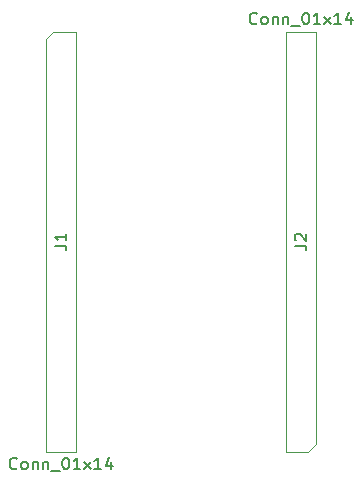
<source format=gbr>
G04 #@! TF.GenerationSoftware,KiCad,Pcbnew,(5.1.4)-1*
G04 #@! TF.CreationDate,2019-11-09T18:50:37+08:00*
G04 #@! TF.ProjectId,teensy4_header_breakout,7465656e-7379-4345-9f68-65616465725f,rev?*
G04 #@! TF.SameCoordinates,Original*
G04 #@! TF.FileFunction,Other,Fab,Top*
%FSLAX46Y46*%
G04 Gerber Fmt 4.6, Leading zero omitted, Abs format (unit mm)*
G04 Created by KiCad (PCBNEW (5.1.4)-1) date 2019-11-09 18:50:37*
%MOMM*%
%LPD*%
G04 APERTURE LIST*
%ADD10C,0.100000*%
%ADD11C,0.150000*%
G04 APERTURE END LIST*
D10*
X171450000Y-114935000D02*
X170815000Y-115570000D01*
X171450000Y-80010000D02*
X171450000Y-114935000D01*
X168910000Y-80010000D02*
X171450000Y-80010000D01*
X168910000Y-115570000D02*
X168910000Y-80010000D01*
X170815000Y-115570000D02*
X168910000Y-115570000D01*
X148590000Y-80645000D02*
X149225000Y-80010000D01*
X148590000Y-115570000D02*
X148590000Y-80645000D01*
X151130000Y-115570000D02*
X148590000Y-115570000D01*
X151130000Y-80010000D02*
X151130000Y-115570000D01*
X149225000Y-80010000D02*
X151130000Y-80010000D01*
D11*
X166441904Y-79307142D02*
X166394285Y-79354761D01*
X166251428Y-79402380D01*
X166156190Y-79402380D01*
X166013333Y-79354761D01*
X165918095Y-79259523D01*
X165870476Y-79164285D01*
X165822857Y-78973809D01*
X165822857Y-78830952D01*
X165870476Y-78640476D01*
X165918095Y-78545238D01*
X166013333Y-78450000D01*
X166156190Y-78402380D01*
X166251428Y-78402380D01*
X166394285Y-78450000D01*
X166441904Y-78497619D01*
X167013333Y-79402380D02*
X166918095Y-79354761D01*
X166870476Y-79307142D01*
X166822857Y-79211904D01*
X166822857Y-78926190D01*
X166870476Y-78830952D01*
X166918095Y-78783333D01*
X167013333Y-78735714D01*
X167156190Y-78735714D01*
X167251428Y-78783333D01*
X167299047Y-78830952D01*
X167346666Y-78926190D01*
X167346666Y-79211904D01*
X167299047Y-79307142D01*
X167251428Y-79354761D01*
X167156190Y-79402380D01*
X167013333Y-79402380D01*
X167775238Y-78735714D02*
X167775238Y-79402380D01*
X167775238Y-78830952D02*
X167822857Y-78783333D01*
X167918095Y-78735714D01*
X168060952Y-78735714D01*
X168156190Y-78783333D01*
X168203809Y-78878571D01*
X168203809Y-79402380D01*
X168680000Y-78735714D02*
X168680000Y-79402380D01*
X168680000Y-78830952D02*
X168727619Y-78783333D01*
X168822857Y-78735714D01*
X168965714Y-78735714D01*
X169060952Y-78783333D01*
X169108571Y-78878571D01*
X169108571Y-79402380D01*
X169346666Y-79497619D02*
X170108571Y-79497619D01*
X170537142Y-78402380D02*
X170632380Y-78402380D01*
X170727619Y-78450000D01*
X170775238Y-78497619D01*
X170822857Y-78592857D01*
X170870476Y-78783333D01*
X170870476Y-79021428D01*
X170822857Y-79211904D01*
X170775238Y-79307142D01*
X170727619Y-79354761D01*
X170632380Y-79402380D01*
X170537142Y-79402380D01*
X170441904Y-79354761D01*
X170394285Y-79307142D01*
X170346666Y-79211904D01*
X170299047Y-79021428D01*
X170299047Y-78783333D01*
X170346666Y-78592857D01*
X170394285Y-78497619D01*
X170441904Y-78450000D01*
X170537142Y-78402380D01*
X171822857Y-79402380D02*
X171251428Y-79402380D01*
X171537142Y-79402380D02*
X171537142Y-78402380D01*
X171441904Y-78545238D01*
X171346666Y-78640476D01*
X171251428Y-78688095D01*
X172156190Y-79402380D02*
X172680000Y-78735714D01*
X172156190Y-78735714D02*
X172680000Y-79402380D01*
X173584761Y-79402380D02*
X173013333Y-79402380D01*
X173299047Y-79402380D02*
X173299047Y-78402380D01*
X173203809Y-78545238D01*
X173108571Y-78640476D01*
X173013333Y-78688095D01*
X174441904Y-78735714D02*
X174441904Y-79402380D01*
X174203809Y-78354761D02*
X173965714Y-79069047D01*
X174584761Y-79069047D01*
X169632380Y-98123333D02*
X170346666Y-98123333D01*
X170489523Y-98170952D01*
X170584761Y-98266190D01*
X170632380Y-98409047D01*
X170632380Y-98504285D01*
X169727619Y-97694761D02*
X169680000Y-97647142D01*
X169632380Y-97551904D01*
X169632380Y-97313809D01*
X169680000Y-97218571D01*
X169727619Y-97170952D01*
X169822857Y-97123333D01*
X169918095Y-97123333D01*
X170060952Y-97170952D01*
X170632380Y-97742380D01*
X170632380Y-97123333D01*
X146121904Y-116987142D02*
X146074285Y-117034761D01*
X145931428Y-117082380D01*
X145836190Y-117082380D01*
X145693333Y-117034761D01*
X145598095Y-116939523D01*
X145550476Y-116844285D01*
X145502857Y-116653809D01*
X145502857Y-116510952D01*
X145550476Y-116320476D01*
X145598095Y-116225238D01*
X145693333Y-116130000D01*
X145836190Y-116082380D01*
X145931428Y-116082380D01*
X146074285Y-116130000D01*
X146121904Y-116177619D01*
X146693333Y-117082380D02*
X146598095Y-117034761D01*
X146550476Y-116987142D01*
X146502857Y-116891904D01*
X146502857Y-116606190D01*
X146550476Y-116510952D01*
X146598095Y-116463333D01*
X146693333Y-116415714D01*
X146836190Y-116415714D01*
X146931428Y-116463333D01*
X146979047Y-116510952D01*
X147026666Y-116606190D01*
X147026666Y-116891904D01*
X146979047Y-116987142D01*
X146931428Y-117034761D01*
X146836190Y-117082380D01*
X146693333Y-117082380D01*
X147455238Y-116415714D02*
X147455238Y-117082380D01*
X147455238Y-116510952D02*
X147502857Y-116463333D01*
X147598095Y-116415714D01*
X147740952Y-116415714D01*
X147836190Y-116463333D01*
X147883809Y-116558571D01*
X147883809Y-117082380D01*
X148360000Y-116415714D02*
X148360000Y-117082380D01*
X148360000Y-116510952D02*
X148407619Y-116463333D01*
X148502857Y-116415714D01*
X148645714Y-116415714D01*
X148740952Y-116463333D01*
X148788571Y-116558571D01*
X148788571Y-117082380D01*
X149026666Y-117177619D02*
X149788571Y-117177619D01*
X150217142Y-116082380D02*
X150312380Y-116082380D01*
X150407619Y-116130000D01*
X150455238Y-116177619D01*
X150502857Y-116272857D01*
X150550476Y-116463333D01*
X150550476Y-116701428D01*
X150502857Y-116891904D01*
X150455238Y-116987142D01*
X150407619Y-117034761D01*
X150312380Y-117082380D01*
X150217142Y-117082380D01*
X150121904Y-117034761D01*
X150074285Y-116987142D01*
X150026666Y-116891904D01*
X149979047Y-116701428D01*
X149979047Y-116463333D01*
X150026666Y-116272857D01*
X150074285Y-116177619D01*
X150121904Y-116130000D01*
X150217142Y-116082380D01*
X151502857Y-117082380D02*
X150931428Y-117082380D01*
X151217142Y-117082380D02*
X151217142Y-116082380D01*
X151121904Y-116225238D01*
X151026666Y-116320476D01*
X150931428Y-116368095D01*
X151836190Y-117082380D02*
X152360000Y-116415714D01*
X151836190Y-116415714D02*
X152360000Y-117082380D01*
X153264761Y-117082380D02*
X152693333Y-117082380D01*
X152979047Y-117082380D02*
X152979047Y-116082380D01*
X152883809Y-116225238D01*
X152788571Y-116320476D01*
X152693333Y-116368095D01*
X154121904Y-116415714D02*
X154121904Y-117082380D01*
X153883809Y-116034761D02*
X153645714Y-116749047D01*
X154264761Y-116749047D01*
X149312380Y-98123333D02*
X150026666Y-98123333D01*
X150169523Y-98170952D01*
X150264761Y-98266190D01*
X150312380Y-98409047D01*
X150312380Y-98504285D01*
X150312380Y-97123333D02*
X150312380Y-97694761D01*
X150312380Y-97409047D02*
X149312380Y-97409047D01*
X149455238Y-97504285D01*
X149550476Y-97599523D01*
X149598095Y-97694761D01*
M02*

</source>
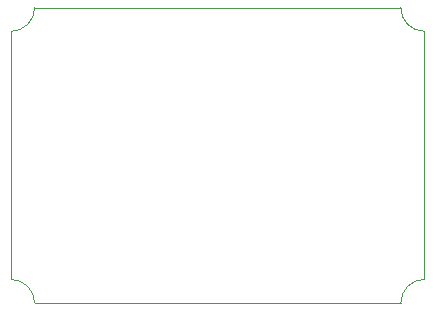
<source format=gbr>
%TF.GenerationSoftware,KiCad,Pcbnew,6.0.11+dfsg-1~bpo11+1*%
%TF.CreationDate,2023-08-28T18:41:00-05:00*%
%TF.ProjectId,Gauntl33tVoltageRegulator,4761756e-746c-4333-9374-566f6c746167,rev?*%
%TF.SameCoordinates,Original*%
%TF.FileFunction,Profile,NP*%
%FSLAX46Y46*%
G04 Gerber Fmt 4.6, Leading zero omitted, Abs format (unit mm)*
G04 Created by KiCad (PCBNEW 6.0.11+dfsg-1~bpo11+1) date 2023-08-28 18:41:00*
%MOMM*%
%LPD*%
G01*
G04 APERTURE LIST*
%TA.AperFunction,Profile*%
%ADD10C,0.100000*%
%TD*%
G04 APERTURE END LIST*
D10*
X119000000Y-106000000D02*
X150000000Y-106000000D01*
X117000000Y-108000000D02*
X117000000Y-129000000D01*
X150000000Y-131000000D02*
X119000000Y-131000000D01*
X152000000Y-129000000D02*
G75*
G03*
X150000000Y-131000000I0J-2000000D01*
G01*
X152000000Y-108000000D02*
X152000000Y-129000000D01*
X117000000Y-108000000D02*
G75*
G03*
X119000000Y-106000000I0J2000000D01*
G01*
X150000000Y-106000000D02*
G75*
G03*
X152000000Y-108000000I2000000J0D01*
G01*
X119000000Y-131000000D02*
G75*
G03*
X117000000Y-129000000I-2000000J0D01*
G01*
M02*

</source>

----

Goal of the exercise -
For each line above that contains "dfsg", make a copy.

Result of this task -
%TF.GenerationSoftware,KiCad,Pcbnew,6.0.11+dfsg-1~bpo11+1*%
G04 Created by KiCad (PCBNEW 6.0.11+dfsg-1~bpo11+1) date 2023-08-28 18:41:00*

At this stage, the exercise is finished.